British theatre director

Frank Hauser CBE (1 August 1922 – 14 October 2007) was a British theatre director.

==Early career==
Frank Ivor Hauser was born in Cardiff, the son of a Polish property-dealer, and was a precocious talent at Cardiff High School, gifted enough musically to contemplate a musical career. After attending Christ Church, Oxford, he went into the Royal Artillery (1942–45) before taking up a post as a BBC radio trainee director. In a then-lively drama department, he worked on a wide range of programmes, from Home Service soaps ( Mrs Dale's Diary) to Third Programme classics. Significantly it was during this time that he first directed the young Richard Burton in Henry V.

In 1951, Hauser had applied to become Alec Guinness's assistant on his Festival of Britain production of Hamlet. Guinness had meant to direct it himself, but when Hauser materialised Guinness told him, "Don't be my assistant, be co-director."

==Oxford Playhouse==
After a short spell at Salisbury Playhouse, Hauser was appointed Artistic Director of the long-neglected 700-seat Oxford Playhouse in 1956. During his tenure he presented a host of world premieres and directed many leading actors including Judi Dench, Ian McKellen, Leo McKern, Alan Badel, Dirk Bogarde, Yvonne Mitchell and Constance Cummings.

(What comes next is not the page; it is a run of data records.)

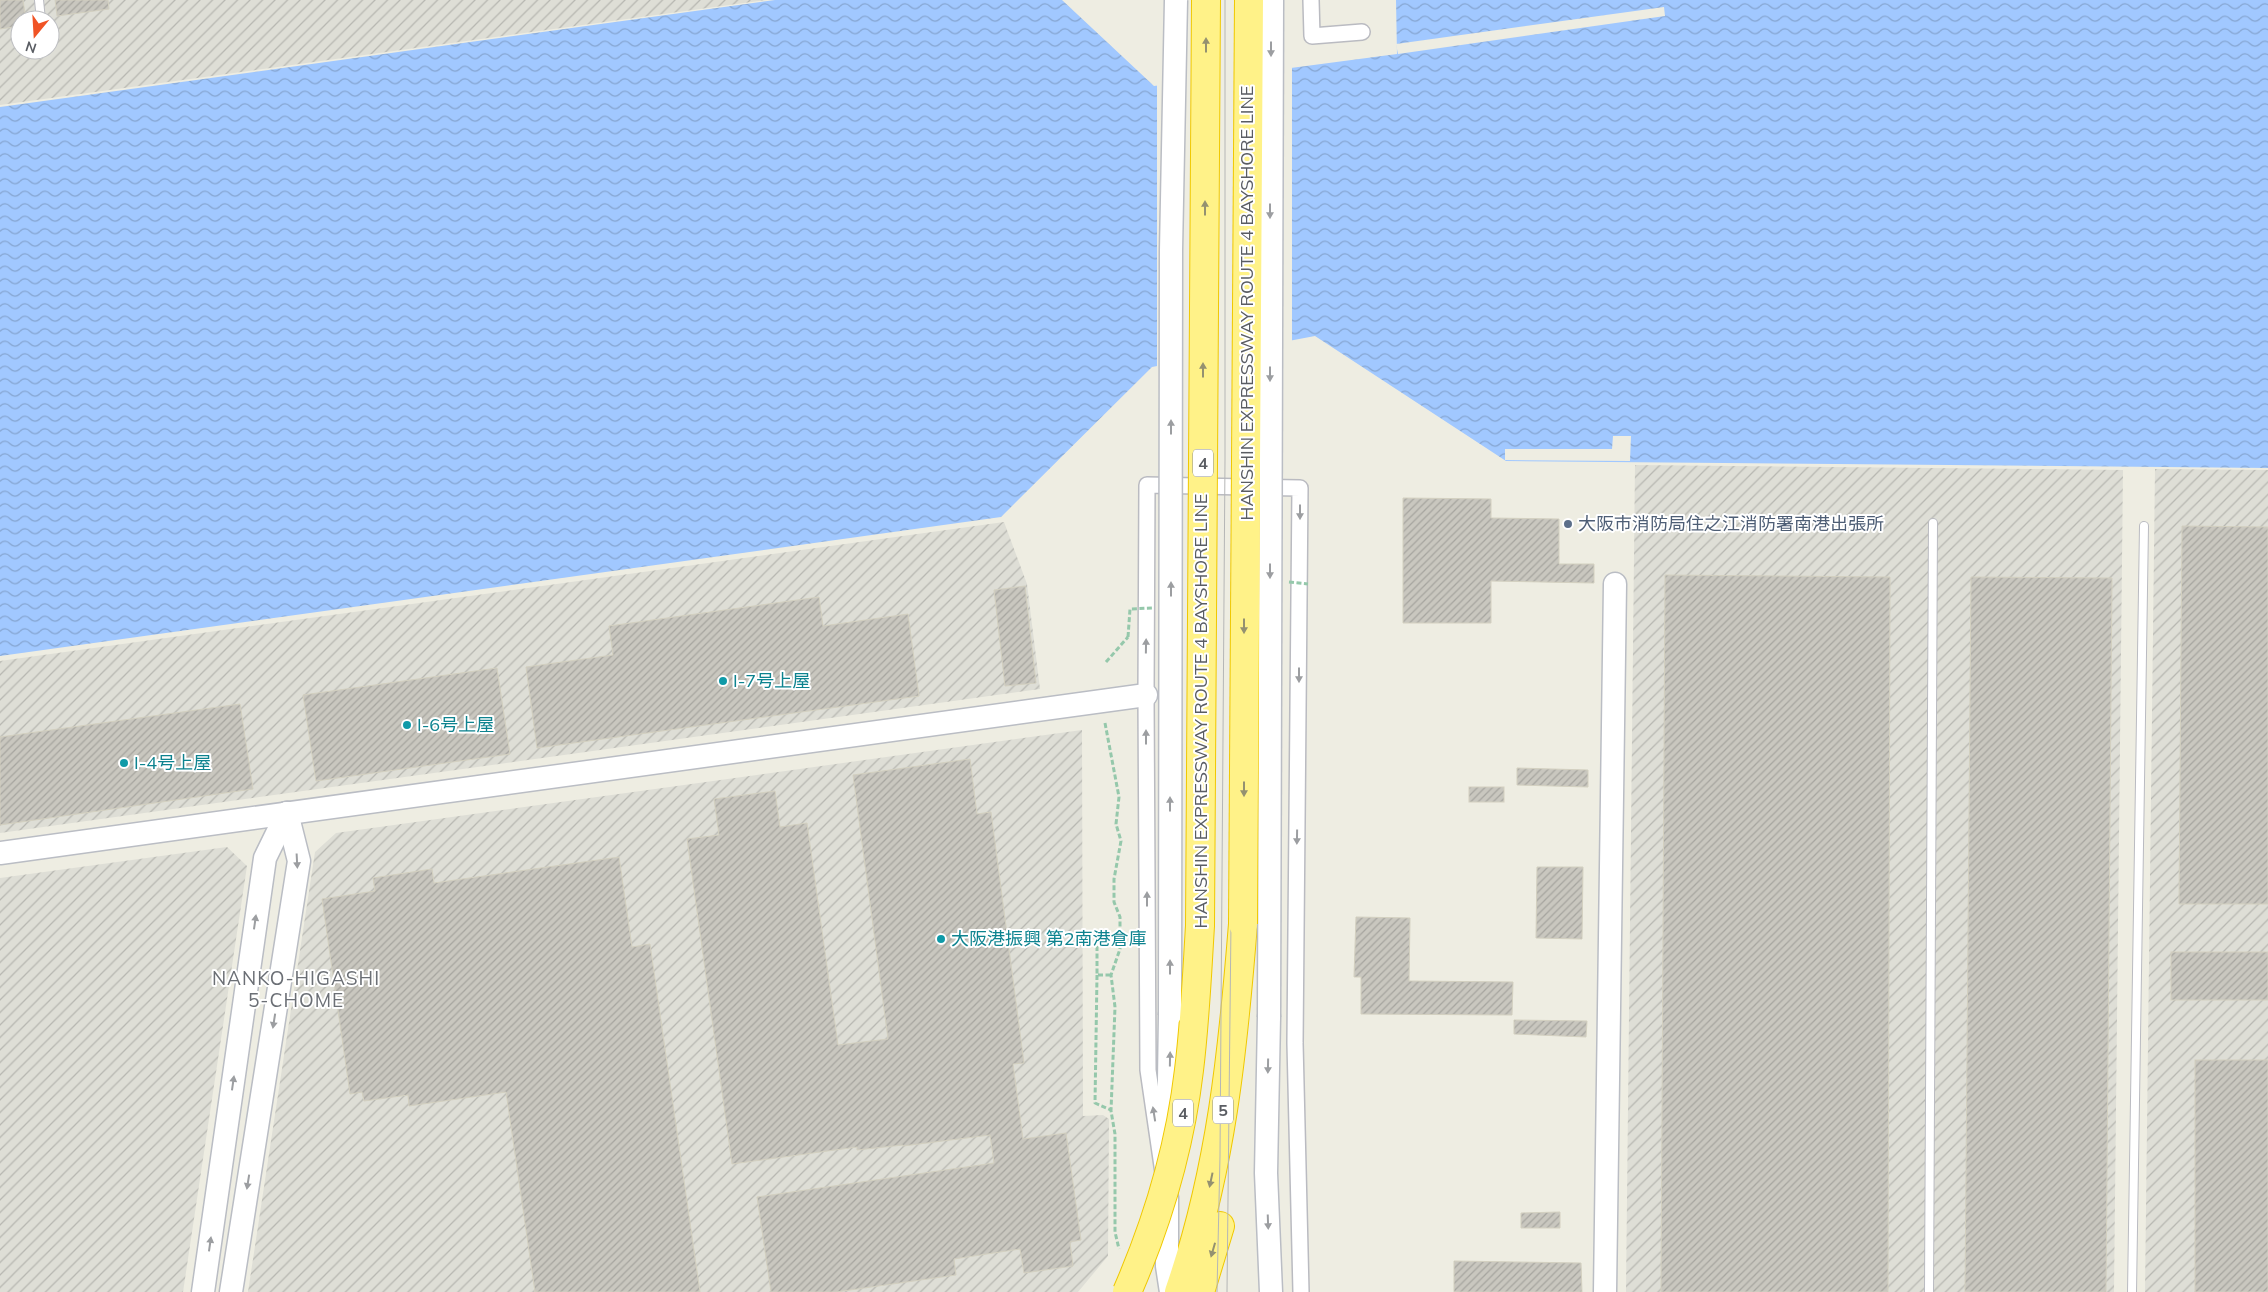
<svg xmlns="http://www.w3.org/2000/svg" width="2268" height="1292" font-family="Mulish,'Noto Sans JP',sans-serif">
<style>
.industrial{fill:url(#industrial-furrows);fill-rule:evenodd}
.water{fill:url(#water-waves)}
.pier{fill:#eeede2}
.building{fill:url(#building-hatch);stroke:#d3d0c0}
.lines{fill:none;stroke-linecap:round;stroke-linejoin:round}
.lane-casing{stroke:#babbc1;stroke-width:10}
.street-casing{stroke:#babbc1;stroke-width:18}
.secondary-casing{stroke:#babdc4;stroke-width:25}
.highway-casing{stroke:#f0c800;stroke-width:30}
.path{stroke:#95c8ab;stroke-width:3;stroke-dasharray:5 2.5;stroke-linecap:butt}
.lane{stroke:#fff;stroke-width:8}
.street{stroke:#fff;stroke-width:15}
.secondary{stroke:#fff;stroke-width:22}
.highway{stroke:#fff288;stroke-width:28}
.tram{stroke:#b5b6b6;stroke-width:1}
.secondary-bridge-casing{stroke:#babdc4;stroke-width:25;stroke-linecap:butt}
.highway-bridge-casing{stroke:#f0c800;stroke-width:30;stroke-linecap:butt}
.path-bridge{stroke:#95c8ab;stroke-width:3;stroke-dasharray:5 2.5;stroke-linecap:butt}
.secondary-bridge{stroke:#fff;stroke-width:22}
.highway-bridge{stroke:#fff288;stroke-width:28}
.oneway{fill:#949170}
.oneway2{fill:#9c9ea1}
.service-dot{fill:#5c6f8a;stroke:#fff;stroke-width:2}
.culture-dot{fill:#0f9aa8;stroke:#fff;stroke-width:2}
.labels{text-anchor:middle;stroke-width:4;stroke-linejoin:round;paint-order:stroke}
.shield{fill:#fff;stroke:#8c8e92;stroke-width:1}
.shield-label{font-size:16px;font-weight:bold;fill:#5a5d63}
.street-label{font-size:18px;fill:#5a5d63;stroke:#fff}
.service-label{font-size:18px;fill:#4e5e75;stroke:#fff;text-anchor:start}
.culture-label{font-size:18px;fill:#0d838f;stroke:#fff;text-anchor:start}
.neighbourhood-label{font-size:19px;letter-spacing:1px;fill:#6b6f75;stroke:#fff}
</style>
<defs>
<pattern id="industrial-furrows" width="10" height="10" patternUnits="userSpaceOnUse" patternTransform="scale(1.25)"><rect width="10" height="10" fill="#deded6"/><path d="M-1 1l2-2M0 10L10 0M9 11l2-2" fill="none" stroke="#b7b7b1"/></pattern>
<pattern id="water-waves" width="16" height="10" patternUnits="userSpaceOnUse" patternTransform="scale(1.25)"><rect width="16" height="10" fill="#a1c8ff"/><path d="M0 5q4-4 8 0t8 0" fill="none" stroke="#86a6d2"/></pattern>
<pattern id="building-hatch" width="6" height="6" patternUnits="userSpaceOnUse" patternTransform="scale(1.25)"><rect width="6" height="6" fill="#c9c7bf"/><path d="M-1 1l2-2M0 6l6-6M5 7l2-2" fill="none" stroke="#a6a59f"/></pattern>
</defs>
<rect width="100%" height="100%" fill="#eeede2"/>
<!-- industrial -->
<g class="industrial">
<path d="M0,0H766L0,105ZM20,20H50V50H20Z"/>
<path d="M1635,465L2123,470L2114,1292H1626Z"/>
<path d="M2155,469L2268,470V1292H2145Z"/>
<path d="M1004,522L1027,584L1040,689L0,833V661Z"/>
<path d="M1082,730L1083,1116L1103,1115L1109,1119L1108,1256L1078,1292H248L315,852L336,833Z"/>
<path d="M227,847L247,866L183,1292H0V878Z"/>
</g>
<!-- water -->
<path class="water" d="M775,0H1062L1154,86L1397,54L1396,0H2268V468L1506,461L1315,336L1152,367L1001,517L0,656V107Z"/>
<!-- pier -->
<g class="pier">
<path d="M1664,7L1665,16L1398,54L1396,44Z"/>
<path d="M1292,66V343L1157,369V84Z"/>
<path d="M1613,436H1631L1630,461L1505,460V449H1612Z"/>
</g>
<!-- building -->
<g class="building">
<path d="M0,0H23L26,20H20V26L0,29Z"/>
<path d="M55,0H108L109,9L57,16Z"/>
<path d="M1403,498L1491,499V518L1559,519V564H1594V583L1491,581V623H1403Z"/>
<path d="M2182,526L2268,527V904H2179Z"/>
<path d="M1665,575L1890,577L1888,1292H1661Z"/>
<path d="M1971,577L2112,578L2106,1292H1965Z"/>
<path d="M1025,586L1036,683L1005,686L994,590Z"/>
<path d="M819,597L823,626L908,614L919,696L537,748L526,667L613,655L609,626Z"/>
<path d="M497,668L510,754L316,781L303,695Z"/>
<path d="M240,704L253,789L0,825V737Z"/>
<path d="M970,759L977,814L991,812L1024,1063L1013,1064L1023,1139L1066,1133L1081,1240L1070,1242L1073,1266L1024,1273L1020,1249L954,1259L956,1275L836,1292H771L757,1197L994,1163L990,1135L903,1146V1145L857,1150V1147L732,1164L687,839L719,835L714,799L775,791L780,827L807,823L838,1045L888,1039L853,775Z"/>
<path d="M1517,768L1588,770V787L1517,785Z"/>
<rect x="1469" y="787" width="35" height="15"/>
<path d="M619,857L632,947L650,944L700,1292H535L506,1092L409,1106L408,1095L364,1101L362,1092L350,1094L322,899L375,891L373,878L432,869L434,883Z"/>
<path d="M1537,867H1583L1582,939L1536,938Z"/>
<path d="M1356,917L1410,918L1409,981L1513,982L1512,1015L1361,1014V977H1354Z"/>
<rect x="2171" y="952" width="97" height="48"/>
<path d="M1514,1020L1587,1021L1586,1037L1514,1034Z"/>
<rect x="2195" y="1060" width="73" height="232"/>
<path d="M1560,1212V1228H1521V1213Z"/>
<path d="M1454,1261L1581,1263L1582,1292H1454Z"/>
</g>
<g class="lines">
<defs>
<g id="lane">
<path d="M39,0L41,20"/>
<path d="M45,50L46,51"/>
<path d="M1929,1292L1933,523"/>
<path d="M2132,1292L2144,526"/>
</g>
<g id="street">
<path d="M1311,0L1312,36L1362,32"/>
<path d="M1163,1173L1148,1070L1146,695L1147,485L1300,488L1295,1043L1301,1292"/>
</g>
<g id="secondary">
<path d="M0,853L1146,695"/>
<path d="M1269,1017L1266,1173L1271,1292"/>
<path d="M1168,1144L1170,1015"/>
<path d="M1167,1198V1266L1171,1292"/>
<path d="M203,1292L265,858L287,813"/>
<path d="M231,1292L299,861L287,813"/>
<path d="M1605,1292L1615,584"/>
</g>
<g id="highway">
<path d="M1179,1292C1221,1171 1233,1050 1243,924"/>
<path d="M1200,1292L1220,1226"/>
</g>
</defs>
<!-- lane casing -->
<use href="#lane" class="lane-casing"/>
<!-- street casing -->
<use href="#street" class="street-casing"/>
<!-- secondary casing -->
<use href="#secondary" class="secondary-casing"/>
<!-- highway casing -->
<use href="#highway" class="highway-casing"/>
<!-- path -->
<g class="path">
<path d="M1106,662L1128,637"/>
<path d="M1105,723L1119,797L1116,824L1121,841L1114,879V902L1120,917V949L1111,975L1115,1007L1111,1111L1115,1134V1232L1119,1249"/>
<path d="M1097,931V975H1111"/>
<path d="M1097,975L1095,1103L1111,1110"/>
</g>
<!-- lane -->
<use href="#lane" class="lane"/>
<!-- street -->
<use href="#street" class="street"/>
<!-- secondary -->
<use href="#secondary" class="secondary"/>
<!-- highway -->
<use href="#highway" class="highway"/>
<!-- tram -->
<g class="tram">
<path d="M1217,1292L1220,1156L1225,459V0"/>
<path d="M1227,1292L1236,460L1237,0"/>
</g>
<defs>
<g id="secondary-bridge">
<path d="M1170,1015L1171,250L1176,0"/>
<path d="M1269,1017L1272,0"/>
</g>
<g id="highway-bridge">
<path d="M1243,924L1249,0"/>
<path d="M1127,1292C1158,1221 1180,1147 1189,1070C1195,1022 1197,974 1200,926L1206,0"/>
</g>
</defs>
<!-- secondary-bridge casing -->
<use href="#secondary-bridge" class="secondary-bridge-casing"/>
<!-- highway-bridge casing -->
<use href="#highway-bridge" class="highway-bridge-casing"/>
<!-- path-bridge -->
<g class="path-bridge">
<path d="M1289,582L1308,584"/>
<path d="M1128,637L1130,609L1152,608"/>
</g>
<!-- secondary-bridge -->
<use href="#secondary-bridge" class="secondary-bridge"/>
<!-- highway-bridge -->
<use href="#highway-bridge" class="highway-bridge"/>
</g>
<!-- one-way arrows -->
<defs><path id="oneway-solid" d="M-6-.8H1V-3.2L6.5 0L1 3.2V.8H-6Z" transform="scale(1.25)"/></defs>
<g class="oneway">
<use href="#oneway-solid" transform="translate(1206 45) rotate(-90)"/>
<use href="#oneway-solid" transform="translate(1205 208) rotate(-90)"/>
<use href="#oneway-solid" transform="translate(1203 370) rotate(-90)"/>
<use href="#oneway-solid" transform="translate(1244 626) rotate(90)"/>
<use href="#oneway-solid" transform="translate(1244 789) rotate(90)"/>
<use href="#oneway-solid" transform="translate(1211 1180) rotate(102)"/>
<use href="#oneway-solid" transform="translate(1213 1250) rotate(106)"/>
</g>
<g class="oneway2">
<use href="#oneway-solid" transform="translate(1271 49) rotate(90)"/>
<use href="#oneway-solid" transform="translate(1270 211) rotate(90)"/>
<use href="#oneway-solid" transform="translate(1270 374) rotate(90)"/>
<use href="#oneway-solid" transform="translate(1171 427) rotate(-90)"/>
<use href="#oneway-solid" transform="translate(1300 512) rotate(90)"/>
<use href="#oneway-solid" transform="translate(1270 571) rotate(90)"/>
<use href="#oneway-solid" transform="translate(1171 589) rotate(-90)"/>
<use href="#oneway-solid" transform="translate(1146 646) rotate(-89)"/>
<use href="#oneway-solid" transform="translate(1299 675) rotate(90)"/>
<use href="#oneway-solid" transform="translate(1146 737) rotate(-90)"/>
<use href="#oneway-solid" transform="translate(1170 804) rotate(-90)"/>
<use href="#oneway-solid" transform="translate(1297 837) rotate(91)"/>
<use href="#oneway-solid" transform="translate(297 861) rotate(87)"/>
<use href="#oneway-solid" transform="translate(1147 899) rotate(-90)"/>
<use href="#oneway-solid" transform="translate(255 922) rotate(-82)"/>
<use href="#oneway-solid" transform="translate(1170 967) rotate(-90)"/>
<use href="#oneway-solid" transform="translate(274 1021) rotate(99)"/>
<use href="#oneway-solid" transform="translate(1170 1059) rotate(-89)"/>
<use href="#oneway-solid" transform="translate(1268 1066) rotate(91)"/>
<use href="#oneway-solid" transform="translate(233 1083) rotate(-82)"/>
<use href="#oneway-solid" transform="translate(1154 1114) rotate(-99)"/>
<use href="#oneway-solid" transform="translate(248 1182) rotate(99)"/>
<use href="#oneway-solid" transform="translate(1268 1222) rotate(88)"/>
<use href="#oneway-solid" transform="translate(210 1244) rotate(-82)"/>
</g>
<!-- markers -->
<circle class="service-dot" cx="1568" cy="524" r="5"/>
<g class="culture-dot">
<circle cx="723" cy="681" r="5"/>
<circle cx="407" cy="725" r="5"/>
<circle cx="124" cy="763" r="5"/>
<circle cx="941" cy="939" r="5"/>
</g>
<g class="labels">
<!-- shield labels -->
<g class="shield">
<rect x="1193" y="449.5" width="20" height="27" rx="4"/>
<rect x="1213" y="1096.5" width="20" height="27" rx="4"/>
<rect x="1173" y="1099.5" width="20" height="27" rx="4"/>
</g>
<g class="shield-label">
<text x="1203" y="469">4</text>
<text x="1223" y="1116">5</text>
<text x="1183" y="1119">4</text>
</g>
<!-- street labels -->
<g class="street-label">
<text transform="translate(1247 303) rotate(-90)" y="6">HANSHIN EXPRESSWAY ROUTE 4 BAYSHORE LINE</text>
<text transform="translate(1201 711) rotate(-90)" y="6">HANSHIN EXPRESSWAY ROUTE 4 BAYSHORE LINE</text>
</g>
<!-- service labels -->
<g class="service-label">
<text x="1578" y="530">大阪市消防局住之江消防署南港出張所</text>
</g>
<!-- culture labels -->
<g class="culture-label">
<text x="733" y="687">I-7号上屋</text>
<text x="417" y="731">I-6号上屋</text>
<text x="134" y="769">I-4号上屋</text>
<text x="951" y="945">大阪港振興 第2南港倉庫</text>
</g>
<!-- neighbourhood labels -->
<g class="neighbourhood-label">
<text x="296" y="985">NANKO-HIGASHI<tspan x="296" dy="22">5-CHOME</tspan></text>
</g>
</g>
<!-- north arrow -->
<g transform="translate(35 35) rotate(198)"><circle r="24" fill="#ffffff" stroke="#bdbec1"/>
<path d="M0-4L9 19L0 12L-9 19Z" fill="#f05325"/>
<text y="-8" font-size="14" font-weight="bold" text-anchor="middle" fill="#5a5d63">N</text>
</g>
</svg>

In 1966 he persuaded his old friend Richard Burton and his wife Elizabeth Taylor to star in an OUDS production of Marlowe's Doctor Faustus to raise fund for an extension at the Playhouse.

==Later work==
After leaving Oxford in 1973, Hauser directed many West End productions including Robert Bolt's A Man for All Seasons (Savoy, 1987), with Charlton Heston as Sir Thomas More. His last production was the Chichester Festival Theatre production of Hobson's Choice.